Pixel coordinate tracking data
**********
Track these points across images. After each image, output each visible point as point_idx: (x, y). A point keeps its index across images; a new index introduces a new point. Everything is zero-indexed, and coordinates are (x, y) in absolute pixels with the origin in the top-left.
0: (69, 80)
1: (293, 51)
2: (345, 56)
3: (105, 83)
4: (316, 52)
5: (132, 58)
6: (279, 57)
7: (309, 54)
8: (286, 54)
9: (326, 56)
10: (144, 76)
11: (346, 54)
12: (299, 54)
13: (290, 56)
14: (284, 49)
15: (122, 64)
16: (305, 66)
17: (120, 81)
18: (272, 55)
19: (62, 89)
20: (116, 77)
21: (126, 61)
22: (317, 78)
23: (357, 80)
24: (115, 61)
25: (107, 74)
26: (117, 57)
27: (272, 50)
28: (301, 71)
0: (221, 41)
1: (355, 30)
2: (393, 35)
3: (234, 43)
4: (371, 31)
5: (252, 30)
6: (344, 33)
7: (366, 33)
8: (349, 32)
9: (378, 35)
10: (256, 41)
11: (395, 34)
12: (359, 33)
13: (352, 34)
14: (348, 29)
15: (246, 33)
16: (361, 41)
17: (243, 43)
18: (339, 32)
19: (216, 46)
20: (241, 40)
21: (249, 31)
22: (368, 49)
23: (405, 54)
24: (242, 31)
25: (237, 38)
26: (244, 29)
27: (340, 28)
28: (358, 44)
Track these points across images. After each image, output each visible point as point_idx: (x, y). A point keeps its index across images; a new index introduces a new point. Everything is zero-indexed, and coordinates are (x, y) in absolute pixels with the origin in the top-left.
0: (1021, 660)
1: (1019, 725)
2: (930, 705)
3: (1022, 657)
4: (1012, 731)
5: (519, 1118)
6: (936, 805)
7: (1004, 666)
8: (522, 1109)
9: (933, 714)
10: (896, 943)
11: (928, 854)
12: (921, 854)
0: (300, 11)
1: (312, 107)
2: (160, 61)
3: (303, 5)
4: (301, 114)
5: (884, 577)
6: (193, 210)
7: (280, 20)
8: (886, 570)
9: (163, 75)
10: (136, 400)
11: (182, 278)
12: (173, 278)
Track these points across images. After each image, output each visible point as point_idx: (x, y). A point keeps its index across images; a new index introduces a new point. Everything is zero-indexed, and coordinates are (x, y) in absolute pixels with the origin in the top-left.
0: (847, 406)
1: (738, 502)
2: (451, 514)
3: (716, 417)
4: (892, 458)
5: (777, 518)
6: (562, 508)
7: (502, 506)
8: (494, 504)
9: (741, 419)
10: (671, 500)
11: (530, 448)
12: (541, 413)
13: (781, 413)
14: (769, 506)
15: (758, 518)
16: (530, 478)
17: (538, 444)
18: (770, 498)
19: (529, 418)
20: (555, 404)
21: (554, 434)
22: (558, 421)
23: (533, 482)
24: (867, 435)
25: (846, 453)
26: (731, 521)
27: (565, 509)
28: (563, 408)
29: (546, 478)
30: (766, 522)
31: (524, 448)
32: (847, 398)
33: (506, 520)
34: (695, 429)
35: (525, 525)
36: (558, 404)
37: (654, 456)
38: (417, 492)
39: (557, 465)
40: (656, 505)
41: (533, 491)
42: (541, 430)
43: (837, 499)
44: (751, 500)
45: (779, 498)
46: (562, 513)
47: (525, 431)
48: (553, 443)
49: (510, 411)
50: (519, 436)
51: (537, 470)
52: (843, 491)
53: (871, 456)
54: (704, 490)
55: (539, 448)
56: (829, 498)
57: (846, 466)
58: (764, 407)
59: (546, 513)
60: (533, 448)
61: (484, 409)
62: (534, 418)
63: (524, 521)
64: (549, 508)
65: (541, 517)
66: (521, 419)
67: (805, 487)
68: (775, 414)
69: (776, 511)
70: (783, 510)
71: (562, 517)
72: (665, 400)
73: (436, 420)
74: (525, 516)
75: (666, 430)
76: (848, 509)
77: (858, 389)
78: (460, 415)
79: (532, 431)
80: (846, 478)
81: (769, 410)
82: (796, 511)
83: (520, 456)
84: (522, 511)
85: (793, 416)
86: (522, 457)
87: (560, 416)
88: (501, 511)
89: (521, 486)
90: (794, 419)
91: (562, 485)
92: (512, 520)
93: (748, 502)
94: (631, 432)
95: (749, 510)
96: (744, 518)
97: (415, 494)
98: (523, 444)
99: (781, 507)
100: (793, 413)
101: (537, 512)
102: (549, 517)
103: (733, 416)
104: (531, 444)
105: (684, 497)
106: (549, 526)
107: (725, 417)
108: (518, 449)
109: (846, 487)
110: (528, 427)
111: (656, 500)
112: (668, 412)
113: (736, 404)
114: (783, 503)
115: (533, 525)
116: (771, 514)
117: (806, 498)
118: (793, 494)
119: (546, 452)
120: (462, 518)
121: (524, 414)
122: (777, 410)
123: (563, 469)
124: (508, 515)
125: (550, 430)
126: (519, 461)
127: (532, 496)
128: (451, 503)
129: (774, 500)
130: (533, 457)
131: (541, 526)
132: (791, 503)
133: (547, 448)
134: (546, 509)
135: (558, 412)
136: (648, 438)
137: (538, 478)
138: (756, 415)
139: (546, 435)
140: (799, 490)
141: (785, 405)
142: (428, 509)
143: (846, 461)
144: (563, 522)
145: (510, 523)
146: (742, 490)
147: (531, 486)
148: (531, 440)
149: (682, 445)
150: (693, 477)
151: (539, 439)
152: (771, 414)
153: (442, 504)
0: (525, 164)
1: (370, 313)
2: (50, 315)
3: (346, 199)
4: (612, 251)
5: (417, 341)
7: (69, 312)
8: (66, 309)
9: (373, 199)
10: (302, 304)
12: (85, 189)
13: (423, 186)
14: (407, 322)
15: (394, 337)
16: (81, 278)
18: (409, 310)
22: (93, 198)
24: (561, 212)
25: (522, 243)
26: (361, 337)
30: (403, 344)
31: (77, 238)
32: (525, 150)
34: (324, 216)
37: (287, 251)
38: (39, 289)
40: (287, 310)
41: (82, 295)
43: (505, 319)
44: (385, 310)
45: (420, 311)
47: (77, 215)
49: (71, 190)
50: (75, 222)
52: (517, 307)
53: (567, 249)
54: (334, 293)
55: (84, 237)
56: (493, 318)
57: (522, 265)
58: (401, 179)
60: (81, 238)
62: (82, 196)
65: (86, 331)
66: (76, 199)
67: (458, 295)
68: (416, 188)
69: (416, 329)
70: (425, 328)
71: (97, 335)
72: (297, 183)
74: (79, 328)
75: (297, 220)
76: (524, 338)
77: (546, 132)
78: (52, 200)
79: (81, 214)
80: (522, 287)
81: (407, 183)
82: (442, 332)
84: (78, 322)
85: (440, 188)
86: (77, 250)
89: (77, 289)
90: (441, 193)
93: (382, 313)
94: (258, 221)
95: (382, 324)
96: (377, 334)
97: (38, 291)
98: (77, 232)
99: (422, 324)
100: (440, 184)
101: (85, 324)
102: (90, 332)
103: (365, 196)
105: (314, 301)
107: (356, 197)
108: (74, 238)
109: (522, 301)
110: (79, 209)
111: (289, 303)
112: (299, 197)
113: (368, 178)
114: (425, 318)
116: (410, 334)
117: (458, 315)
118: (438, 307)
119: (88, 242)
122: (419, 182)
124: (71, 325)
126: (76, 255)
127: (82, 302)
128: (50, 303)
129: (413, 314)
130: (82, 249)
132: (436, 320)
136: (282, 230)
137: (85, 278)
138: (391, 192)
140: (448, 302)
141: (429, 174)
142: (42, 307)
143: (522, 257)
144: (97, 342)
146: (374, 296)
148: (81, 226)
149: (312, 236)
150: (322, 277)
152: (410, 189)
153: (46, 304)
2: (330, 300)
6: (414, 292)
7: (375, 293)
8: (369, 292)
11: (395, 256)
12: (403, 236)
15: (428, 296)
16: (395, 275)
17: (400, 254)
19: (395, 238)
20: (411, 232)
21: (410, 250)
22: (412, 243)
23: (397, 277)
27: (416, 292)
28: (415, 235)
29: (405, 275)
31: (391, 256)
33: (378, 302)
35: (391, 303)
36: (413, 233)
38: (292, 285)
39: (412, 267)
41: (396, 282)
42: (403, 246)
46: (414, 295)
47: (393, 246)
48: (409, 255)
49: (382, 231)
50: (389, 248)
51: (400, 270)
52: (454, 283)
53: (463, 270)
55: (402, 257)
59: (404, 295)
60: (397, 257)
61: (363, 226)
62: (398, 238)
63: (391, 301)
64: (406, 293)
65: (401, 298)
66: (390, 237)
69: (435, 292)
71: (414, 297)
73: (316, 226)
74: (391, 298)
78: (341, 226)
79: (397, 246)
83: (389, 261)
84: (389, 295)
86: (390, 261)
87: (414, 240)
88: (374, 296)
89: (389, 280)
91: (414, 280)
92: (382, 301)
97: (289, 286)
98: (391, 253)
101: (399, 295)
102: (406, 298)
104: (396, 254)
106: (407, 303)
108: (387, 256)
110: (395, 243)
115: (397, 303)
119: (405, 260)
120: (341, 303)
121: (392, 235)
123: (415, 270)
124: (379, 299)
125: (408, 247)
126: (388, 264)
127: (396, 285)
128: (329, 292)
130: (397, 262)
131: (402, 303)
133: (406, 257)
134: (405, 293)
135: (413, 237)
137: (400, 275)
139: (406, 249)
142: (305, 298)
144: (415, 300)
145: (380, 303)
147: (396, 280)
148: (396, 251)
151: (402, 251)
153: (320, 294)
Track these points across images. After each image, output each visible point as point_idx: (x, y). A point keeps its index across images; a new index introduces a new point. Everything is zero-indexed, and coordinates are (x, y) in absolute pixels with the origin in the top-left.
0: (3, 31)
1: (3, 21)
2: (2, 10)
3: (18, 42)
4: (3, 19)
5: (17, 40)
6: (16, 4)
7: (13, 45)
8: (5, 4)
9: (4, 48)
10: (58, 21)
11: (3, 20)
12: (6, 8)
**********
The first line of the entries above marks where to begin; repeat each line exactly through the one that contains "21: (126, 61)", and include that line.

Track these points across images. After each image, output each visible point as point_idx: (x, y). A point keeps its index across images; a new index introduces a new point. Everything is zero-indexed, and coordinates are (x, y) in absolute pixels with the origin in the top-left.
0: (69, 80)
1: (293, 51)
2: (345, 56)
3: (105, 83)
4: (316, 52)
5: (132, 58)
6: (279, 57)
7: (309, 54)
8: (286, 54)
9: (326, 56)
10: (144, 76)
11: (346, 54)
12: (299, 54)
13: (290, 56)
14: (284, 49)
15: (122, 64)
16: (305, 66)
17: (120, 81)
18: (272, 55)
19: (62, 89)
20: (116, 77)
21: (126, 61)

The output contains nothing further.